• About this exercise
Transcribe the stretch of the forum thread on CHAR and VARCHAR2 from "SQL> select dump(c), dump(v)" through "plenty of drawbacks).".

── Source document ──

Page 1 of 3 123 LastLast
Results 1 to 15 of 32

Thread: Char & Varchar2

  1. #1
    Join Date
    Jun 2008
    Location
    India
    Posts
    96

    Unanswered: Char & Varchar2

    Hi All,

    I want to know the memory (no of bytes to store the data) difference between CHAR & VARCHAR2 datatype.

  2. #2
    Join Date
    Sep 2002
    Location
    UK
    Posts
    5,171
    Provided Answers: 1
    A CHAR(n) always stores the full n characters, with blanks to pad out the end if required. A VARCHAR2(n) holds 0 to n characters - the V standard for "variable length". The DUMP function shows this:
    Code:
    SQL> create table t1 (c char(100), v varchar2(100));
    
    Table created.
    
    SQL> insert into t1 values ('a', 'b');
    
    1 row created.
    
    SQL> select dump(c), dump(v) from t1;
    
    DUMP(C)
    ----------------------------------------------------------------------------------------------------
    DUMP(V)
    ----------------------------------------------------------------------------------------------------
    Typ=96 Len=100: 97,32,32,32,32,32,32,32,32,32,32,32,32,32,32,32,32,32,32,32,32,32,32,32,32,32,32,32,
    ,32,32,32,32,32,32,32,32,32,32,32,32,32,32,32,32,32,32,32,32,32,32,32,32,32,32,32,32,32,32,32,32,32,
    ,32,32,32,32,32,32,32,32,32,32,32,32,32,32,32,32,32,32,32,32,32,32,32,32,32
    Typ=1 Len=1: 98
    As a rule you should always use VARCHAR2, there is no benefit in using CHAR (but plenty of drawbacks).

  3. #3
    Join Date
    Jun 2008
    Location
    India
    Posts
    96
    Suppose if i want to store flag values either 'Y' or 'N'. Here always the length be 1 only. in this case, do i use CHAR() or VARCHAR2() ?

  4. #4
    Join Date
    Sep 2002
    Location
    UK
    Posts
    5,171
    Provided Answers: 1
    VARCHAR2. As I said, always use VARCHAR2.

    True, in this case the 2 will be identical - but that means there is no advantage in using the non-standard CHAR for such columns.

  5. #5
    Join Date
    Jun 2008
    Location
    India
    Posts
    96
    #1)

    create table flag_val
    (
    flag char(1)
    )

    insert into t1 values ('Y')
    insert into t1 values ('N')


    #2)

    create table flag_val
    (
    flag varchar2(1)
    )

    insert into t1 values ('Y')

───
── Record extracts ──

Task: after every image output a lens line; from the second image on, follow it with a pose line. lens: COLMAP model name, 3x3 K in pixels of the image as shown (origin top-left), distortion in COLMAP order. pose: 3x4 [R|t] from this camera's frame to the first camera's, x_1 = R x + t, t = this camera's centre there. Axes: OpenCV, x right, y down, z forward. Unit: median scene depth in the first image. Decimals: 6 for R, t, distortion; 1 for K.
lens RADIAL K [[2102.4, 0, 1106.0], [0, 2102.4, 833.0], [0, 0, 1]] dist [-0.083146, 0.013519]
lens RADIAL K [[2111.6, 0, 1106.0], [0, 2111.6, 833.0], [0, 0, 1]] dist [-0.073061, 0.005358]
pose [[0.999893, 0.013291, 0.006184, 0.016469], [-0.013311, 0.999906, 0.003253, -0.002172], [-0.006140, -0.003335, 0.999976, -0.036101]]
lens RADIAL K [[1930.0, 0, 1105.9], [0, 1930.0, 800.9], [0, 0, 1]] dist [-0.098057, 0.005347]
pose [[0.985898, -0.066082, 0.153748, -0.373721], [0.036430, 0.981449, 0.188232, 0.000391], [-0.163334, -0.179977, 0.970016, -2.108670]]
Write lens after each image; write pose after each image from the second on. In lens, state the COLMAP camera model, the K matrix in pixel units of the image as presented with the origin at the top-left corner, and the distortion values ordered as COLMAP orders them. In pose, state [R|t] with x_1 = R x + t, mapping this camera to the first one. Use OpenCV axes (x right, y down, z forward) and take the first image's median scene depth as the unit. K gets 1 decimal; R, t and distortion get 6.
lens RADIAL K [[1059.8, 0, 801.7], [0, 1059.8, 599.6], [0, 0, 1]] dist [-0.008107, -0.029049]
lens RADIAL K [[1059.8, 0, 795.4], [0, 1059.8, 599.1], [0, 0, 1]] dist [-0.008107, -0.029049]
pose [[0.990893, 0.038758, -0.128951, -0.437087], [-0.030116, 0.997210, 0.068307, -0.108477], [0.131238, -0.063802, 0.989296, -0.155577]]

───

• Task output
SQL> select dump(c), dump(v) from t1;
    
    DUMP(C)
    ----------------------------------------------------------------------------------------------------
    DUMP(V)
    ----------------------------------------------------------------------------------------------------
    Typ=96 Len=100: 97,32,32,32,32,32,32,32,32,32,32,32,32,32,32,32,32,32,32,32,32,32,32,32,32,32,32,32,
    ,32,32,32,32,32,32,32,32,32,32,32,32,32,32,32,32,32,32,32,32,32,32,32,32,32,32,32,32,32,32,32,32,32,
    ,32,32,32,32,32,32,32,32,32,32,32,32,32,32,32,32,32,32,32,32,32,32,32,32,32
    Typ=1 Len=1: 98
    As a rule you should always use VARCHAR2, there is no benefit in using CHAR (but plenty of drawbacks).